● Problem to solve
Below are some records. Return exactly the lines from the one with "2025-04-23 | 7.31%" to the one with "2025-05-09 | 15.62%", and nothing else.

● Collected data
☆ ☆ ☆ ☆ ☆
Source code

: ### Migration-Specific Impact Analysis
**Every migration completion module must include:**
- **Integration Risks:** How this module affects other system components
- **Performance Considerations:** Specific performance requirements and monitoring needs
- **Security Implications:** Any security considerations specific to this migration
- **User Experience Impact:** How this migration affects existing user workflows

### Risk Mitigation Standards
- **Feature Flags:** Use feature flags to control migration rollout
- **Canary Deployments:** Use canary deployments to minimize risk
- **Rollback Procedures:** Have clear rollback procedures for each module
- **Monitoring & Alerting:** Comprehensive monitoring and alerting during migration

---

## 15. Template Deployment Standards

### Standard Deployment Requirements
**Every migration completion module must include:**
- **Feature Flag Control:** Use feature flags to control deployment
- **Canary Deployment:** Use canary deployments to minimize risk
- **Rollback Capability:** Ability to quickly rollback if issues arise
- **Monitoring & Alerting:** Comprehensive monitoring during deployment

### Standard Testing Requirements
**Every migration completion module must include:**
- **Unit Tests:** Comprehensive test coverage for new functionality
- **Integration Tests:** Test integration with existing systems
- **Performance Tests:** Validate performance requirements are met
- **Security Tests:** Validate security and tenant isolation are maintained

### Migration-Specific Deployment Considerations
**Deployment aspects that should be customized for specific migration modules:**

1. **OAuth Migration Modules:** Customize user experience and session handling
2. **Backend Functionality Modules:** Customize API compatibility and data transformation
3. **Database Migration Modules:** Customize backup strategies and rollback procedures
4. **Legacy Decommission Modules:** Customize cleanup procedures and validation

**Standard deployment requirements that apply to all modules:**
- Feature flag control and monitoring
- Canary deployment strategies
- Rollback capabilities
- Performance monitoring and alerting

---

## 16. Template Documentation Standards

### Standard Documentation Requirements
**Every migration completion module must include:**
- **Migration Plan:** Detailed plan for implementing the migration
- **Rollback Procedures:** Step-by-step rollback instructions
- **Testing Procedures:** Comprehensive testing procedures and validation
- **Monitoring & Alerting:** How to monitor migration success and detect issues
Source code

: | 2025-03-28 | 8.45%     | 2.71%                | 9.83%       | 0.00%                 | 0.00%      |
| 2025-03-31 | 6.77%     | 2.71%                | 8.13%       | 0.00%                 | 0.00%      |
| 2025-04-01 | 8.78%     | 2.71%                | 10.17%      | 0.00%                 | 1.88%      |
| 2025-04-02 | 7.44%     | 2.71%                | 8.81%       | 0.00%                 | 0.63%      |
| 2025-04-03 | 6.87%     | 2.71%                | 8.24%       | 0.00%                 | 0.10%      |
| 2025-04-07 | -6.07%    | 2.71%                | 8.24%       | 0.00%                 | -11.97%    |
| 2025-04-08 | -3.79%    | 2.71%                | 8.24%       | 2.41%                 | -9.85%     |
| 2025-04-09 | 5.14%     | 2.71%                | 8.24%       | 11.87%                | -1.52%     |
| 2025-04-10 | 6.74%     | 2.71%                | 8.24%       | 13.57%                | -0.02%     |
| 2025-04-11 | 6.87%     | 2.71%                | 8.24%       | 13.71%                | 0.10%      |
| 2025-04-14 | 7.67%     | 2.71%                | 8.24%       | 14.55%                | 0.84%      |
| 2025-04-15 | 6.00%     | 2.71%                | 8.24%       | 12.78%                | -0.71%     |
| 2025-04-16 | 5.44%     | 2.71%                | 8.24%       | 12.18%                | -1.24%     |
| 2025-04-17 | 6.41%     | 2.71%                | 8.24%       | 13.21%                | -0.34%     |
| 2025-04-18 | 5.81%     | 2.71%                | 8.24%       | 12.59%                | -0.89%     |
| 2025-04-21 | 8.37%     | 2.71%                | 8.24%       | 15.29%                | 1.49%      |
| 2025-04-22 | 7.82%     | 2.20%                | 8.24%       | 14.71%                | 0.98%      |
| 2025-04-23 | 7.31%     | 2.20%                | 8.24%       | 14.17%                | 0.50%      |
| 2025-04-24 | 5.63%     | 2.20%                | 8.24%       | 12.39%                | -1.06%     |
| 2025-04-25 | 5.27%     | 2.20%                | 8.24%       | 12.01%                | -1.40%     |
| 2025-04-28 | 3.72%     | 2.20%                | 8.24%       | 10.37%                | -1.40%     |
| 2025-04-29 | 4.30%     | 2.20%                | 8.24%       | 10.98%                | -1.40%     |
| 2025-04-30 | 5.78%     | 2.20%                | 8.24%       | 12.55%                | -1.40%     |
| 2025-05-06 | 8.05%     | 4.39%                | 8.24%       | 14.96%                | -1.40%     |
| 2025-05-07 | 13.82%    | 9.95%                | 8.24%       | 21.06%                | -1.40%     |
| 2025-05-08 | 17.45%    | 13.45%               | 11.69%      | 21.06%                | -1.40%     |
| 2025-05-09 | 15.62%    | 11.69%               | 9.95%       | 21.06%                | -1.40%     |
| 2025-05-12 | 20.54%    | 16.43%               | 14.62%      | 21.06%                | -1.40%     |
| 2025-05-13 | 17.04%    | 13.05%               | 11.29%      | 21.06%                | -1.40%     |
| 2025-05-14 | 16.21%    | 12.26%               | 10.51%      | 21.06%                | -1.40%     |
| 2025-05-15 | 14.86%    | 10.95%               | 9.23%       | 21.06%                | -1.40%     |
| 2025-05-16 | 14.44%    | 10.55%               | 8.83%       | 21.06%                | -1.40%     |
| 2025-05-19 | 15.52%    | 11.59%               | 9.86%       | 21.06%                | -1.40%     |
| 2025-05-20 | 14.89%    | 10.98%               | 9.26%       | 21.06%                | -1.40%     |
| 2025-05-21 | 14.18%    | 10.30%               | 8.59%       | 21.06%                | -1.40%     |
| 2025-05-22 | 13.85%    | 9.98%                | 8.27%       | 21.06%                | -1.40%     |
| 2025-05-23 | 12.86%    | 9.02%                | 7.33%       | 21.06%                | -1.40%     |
☆ ☆ ☆ ☆ ☆
● Written response
| 2025-04-23 | 7.31%     | 2.20%                | 8.24%       | 14.17%                | 0.50%      |
| 2025-04-24 | 5.63%     | 2.20%                | 8.24%       | 12.39%                | -1.06%     |
| 2025-04-25 | 5.27%     | 2.20%                | 8.24%       | 12.01%                | -1.40%     |
| 2025-04-28 | 3.72%     | 2.20%                | 8.24%       | 10.37%                | -1.40%     |
| 2025-04-29 | 4.30%     | 2.20%                | 8.24%       | 10.98%                | -1.40%     |
| 2025-04-30 | 5.78%     | 2.20%                | 8.24%       | 12.55%                | -1.40%     |
| 2025-05-06 | 8.05%     | 4.39%                | 8.24%       | 14.96%                | -1.40%     |
| 2025-05-07 | 13.82%    | 9.95%                | 8.24%       | 21.06%                | -1.40%     |
| 2025-05-08 | 17.45%    | 13.45%               | 11.69%      | 21.06%                | -1.40%     |
| 2025-05-09 | 15.62%    | 11.69%               | 9.95%       | 21.06%                | -1.40%     |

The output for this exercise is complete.